[peptideismylife]

Hi,

I wanna deprotect two Alloc groups that are attached to two lysines on my peptide sequence. The peptide sequence is quite hydrophilic (contains Arg and Lys). I wanna do it in solution and not on the solid support and I am just worry about how can I get rid of the palladium catalyst before monitoring the reaction by LCMS.

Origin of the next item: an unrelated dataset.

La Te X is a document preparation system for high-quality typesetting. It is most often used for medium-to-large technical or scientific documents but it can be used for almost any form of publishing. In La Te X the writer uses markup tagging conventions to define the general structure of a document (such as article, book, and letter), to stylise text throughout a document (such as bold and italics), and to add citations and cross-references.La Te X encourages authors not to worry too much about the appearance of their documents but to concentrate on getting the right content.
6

I heard about that it is not nice to inject your sample containing Pd (can damage the column). Do u know any workup considering that my peptide is quite hydrophilic and I dont wanna lost anything....

Thanks!

[Doc Oc]

Put a small cotton plug at the bottom of a Pasteur pipet.  Add about 1/2 inch of Celite and pack it real good (the blunt end of a barbeque skewer works well for this).  Then take a 100-200 uL aliquot of your reaction (how much you take depends on how concentrated your reaction is) and squirt it on top of the Celite pad.  Add some acetonitrile and push it through the Celite into an HPLC vial.  You can take that vial directly to the machine for analysis.

[orgopete]

I am assuming the chromatography solvent is keeping the MS clean so no problem there (if someone knows whether this is wrong, please correct this assumption). Then it is a question of protecting the LC column. Two ways, filter all samples as Doc Oc suggested or guard column or per-filter. I lean more for speed and toss guard column or filter. If you take an LC aliquot, how much palladium will be in your sample?

If this is an open access machine, then follow the rules of the person that maintains it. If it is a group instrument, then it depends on whose time is most valuable, yours for filtering every sample or whether you can afford to toss a guard column every X injections.